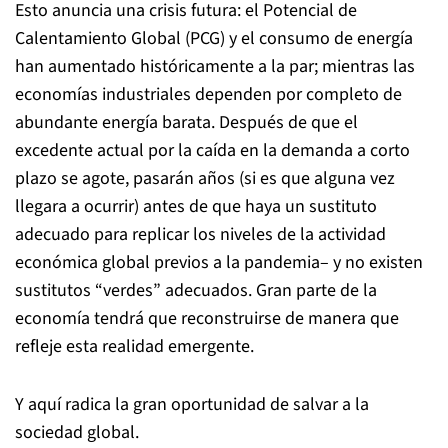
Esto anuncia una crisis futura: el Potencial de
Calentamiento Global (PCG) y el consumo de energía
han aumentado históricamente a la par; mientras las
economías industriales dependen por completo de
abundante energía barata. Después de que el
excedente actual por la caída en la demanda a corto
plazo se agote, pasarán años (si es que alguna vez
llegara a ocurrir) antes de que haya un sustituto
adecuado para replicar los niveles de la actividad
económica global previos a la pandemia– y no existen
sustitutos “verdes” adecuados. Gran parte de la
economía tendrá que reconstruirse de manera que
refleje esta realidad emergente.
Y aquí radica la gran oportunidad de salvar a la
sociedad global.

++++++++++++++++++++

Work order - Return all the records above exactly, pictures omitted.

Result of this exercise -
Esto anuncia una crisis futura: el Potencial de
Calentamiento Global (PCG) y el consumo de energía
han aumentado históricamente a la par; mientras las
economías industriales dependen por completo de
abundante energía barata. Después de que el
excedente actual por la caída en la demanda a corto
plazo se agote, pasarán años (si es que alguna vez
llegara a ocurrir) antes de que haya un sustituto
adecuado para replicar los niveles de la actividad
económica global previos a la pandemia– y no existen
sustitutos “verdes” adecuados. Gran parte de la
economía tendrá que reconstruirse de manera que
refleje esta realidad emergente.
Y aquí radica la gran oportunidad de salvar a la
sociedad global.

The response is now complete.